Colonists learned quickly. They borrowed techniques from Algonquians and from French Huguenot immigrants who constructed split log canoes.
Everybody became a builder of boats, adding flourishes to improve function and handling. No two boats were built alike, and the art of boat-building became part of life in the Albemarle, skills passed down from father to son. Today, the Carolina boat, product of generations of skilled boatbuilders is considered one of the finest for charter fishing and pleasure boating.

Modern Carolina Classic boat, noted for its ability to run in heavy seas and its sharp, deep V-hull at the bow of the boat that transitions to shallower hull aft.
We are jumping ahead. One of the earliest boats on the Sound was the kunner (colloquial for canoe). It was the colonial workboat from the 1600s to the Civil War. Sturdy, small, about 15 feet long, simple to build with hand tools and patience, the kunner could be poled or paddled or rigged with a sail.

Reproduction of a dugout or kunner used by English explorers on Albemarle Sound before colonization. ncmaritime history.org
The kunner was a split-log canoe hollowed out of white cedar, a wood that is prized for its light weight and ability to resist rot. After the log was shaped, it was split down the length, and a separate wooden keel was inserted between the two shells, binding them together.
Of all the tools used in building a boat — the axe, the saw and the adze, the adze was the go-to tool for smoothing or carving rough-cut wood. It was also used for squaring up
logs or hollowing out timber.
Some craftsmen could make that adze sing until wood was trim and smooth and right pretty. From the 18th century on, skilled workmen, and their heirs, would become specialists in boat building, as the economy moved from subsistence to specialization based on marketable skills.
Shallow-draft vessels like kunners and skiffs ( small, V-bottomed boats), and flatboats could push far up rivers. Farmers and planters could ship directly from private docks. Wide rivers and bays provided good landings for larger ships, and towns would grow up around them.
---------------
_WRITTEN REQUEST A_
In the text on Albemarle boat building, what wood was the kunner hollowed out of?
_WRITTEN REQUEST B_
Repeat the text on Albemarle boat building from "Colonists learned quickly." to "shallower hull aft.".
_WRITTEN REQUEST C_
Continue the text on Albemarle boat building from the point where it stops.
The records that come next have no connection to the text on Albemarle boat building.

_EXCERPTED RECORDS_
---------------
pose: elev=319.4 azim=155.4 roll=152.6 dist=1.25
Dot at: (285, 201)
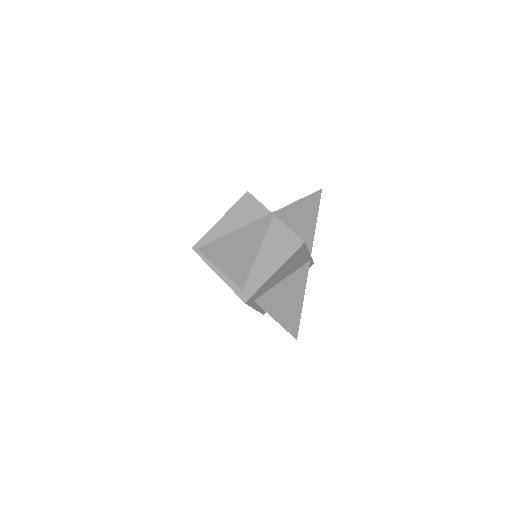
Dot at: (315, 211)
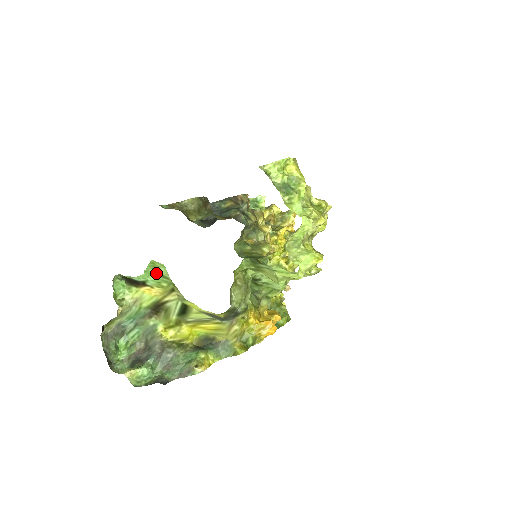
---------------
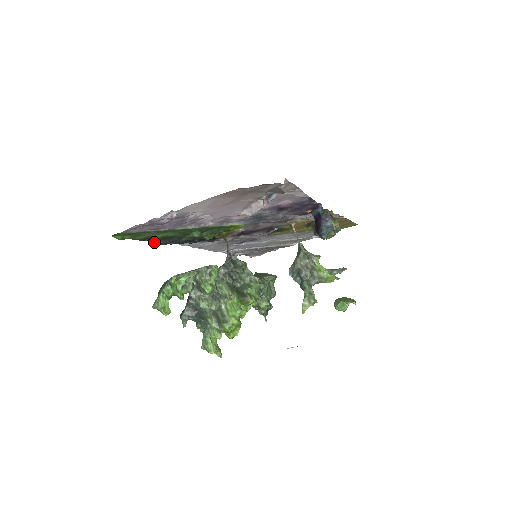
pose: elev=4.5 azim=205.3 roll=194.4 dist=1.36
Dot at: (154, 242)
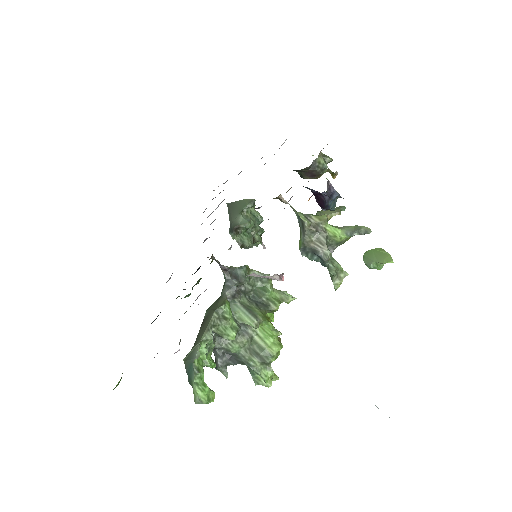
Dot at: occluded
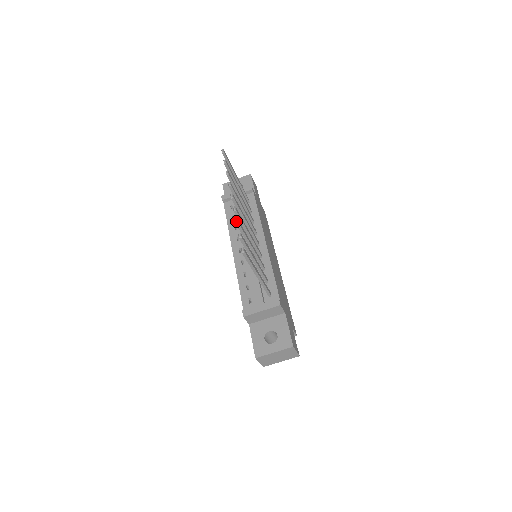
---------------
_TASK RESPONSE A_
White cedar.

_TASK RESPONSE B_
Colonists learned quickly. They borrowed techniques from Algonquians and from French Huguenot immigrants who constructed split log canoes.
Everybody became a builder of boats, adding flourishes to improve function and handling. No two boats were built alike, and the art of boat-building became part of life in the Albemarle, skills passed down from father to son. Today, the Carolina boat, product of generations of skilled boatbuilders is considered one of the finest for charter fishing and pleasure boating.

Modern Carolina Classic boat, noted for its ability to run in heavy seas and its sharp, deep V-hull at the bow of the boat that transitions to shallower hull aft.

_TASK RESPONSE C_
Shallow-draft schooners such as this pictured here plied the Sound along with steamboats and small craft
Creating Roads
Trails used by Native Americans became paths for colonists. But even after almost a century of settlement there were few decent roads and no bridges.
Tricky business, this making roads through swamps. The lay of swampy land, the willingness of an owner to give up land, and the needs of the community all figured in. How much cropland would a farmer be willing to lose so his neighbors could travel more conveniently? And how much should he be re-imbursed?
Colonial justices approved or rejected requests for new roads but a jury of citizens would determine routes. In retrospect, this sounds like pretty democratic county planning.
Building and maintaining roads wasn’t easy. Road companies did the best they could, but swampy terrain, and negligent overseers and unhappy property owners could slow progress. It could take a year to lay a road. Still, by the decade of the Revolution rudimentary highways and bridal paths eased travel.
Most people rode horses, though poor people walked. Simple horse carts or ox carts were transportation for most. By the end of the century, specially made pleasure carriages were a badge of social distinction for the gentry.
Ferries and the Railroad
Ferries became links to settlements. In fact free ferries were established in some counties. They were simple flat boats that were poled across waterways, or, less commonly, pulled by ropes or cables that were faster and more efficient.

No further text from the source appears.